# Recent NGD, 2003 Tacoma Road King RM6C



## Tone Chaser (Mar 2, 2014)

Finally got it back from the Luthier. He addressed my concerns, gave it a once over, restrung it, and a set up.

It has a bolt on/glued one piece mahogany neck, solid mahogany sides and back. The top is solid Sitka spruce, and rosewood fret board. 

I don't play an acoustic often, but the tone from this guitar inspires me to want to emulate some tasty acoustic guitar from classic rock, outlaw, and old time roots country. I actually want to try and get finger picking again.

The paisley sound hole in the upper bout project the tone to my ears in an appealing way.


----------



## Tone Chaser (Mar 2, 2014)

a few more pictures















The LR Baggs system is very complimentary to this guitar.

There still is factory plastic on the backs of the tuners, no wear or finish problems.
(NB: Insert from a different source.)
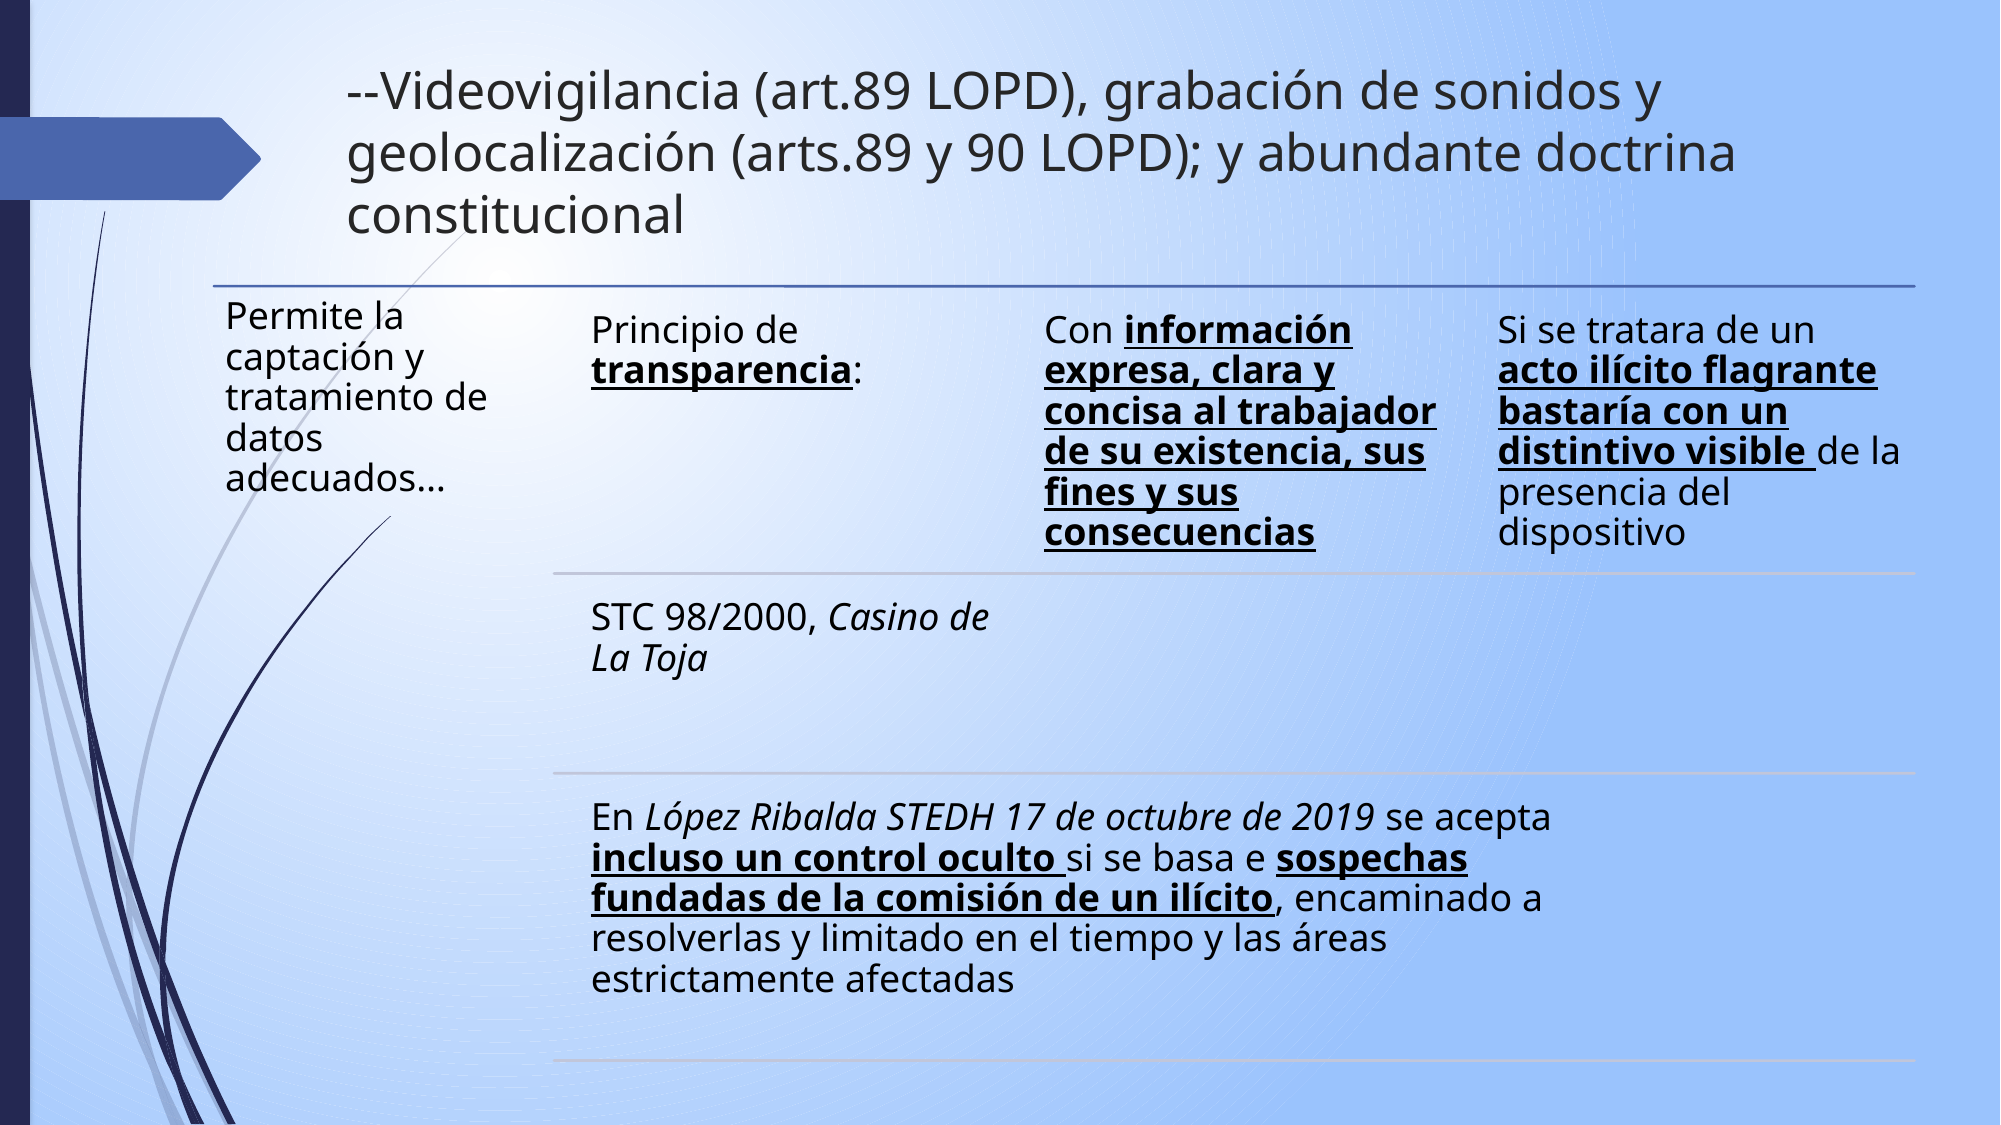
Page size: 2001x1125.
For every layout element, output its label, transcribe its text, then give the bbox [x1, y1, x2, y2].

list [213, 285, 1915, 1075]
title --Videovigilancia (art.89 LOPD), grabación de sonidos y geolocalización (arts.89 y 90 LOPD); y abundante doctrina constitucional [331, 50, 1866, 252]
The dead battery that I pulled out of it had a 2007 expiration date. There was some sweat stain on the fret board in the cowboy chord position.

I have spent time at the local L&M playing guitars priced up to $3500. This Tacoma will do for now, and as always, I am a sucker for a bolt on neck.


----------



## rollingdam (May 11, 2006)

Nice guitars,however a victim of Fender's corporate foolishness


----------



## mrmatt1972 (Apr 3, 2008)

Yeah, those were good while they lasted.


----------



## Steadfastly (Nov 14, 2008)

I've never played one but to me, it's definitely a looker.


----------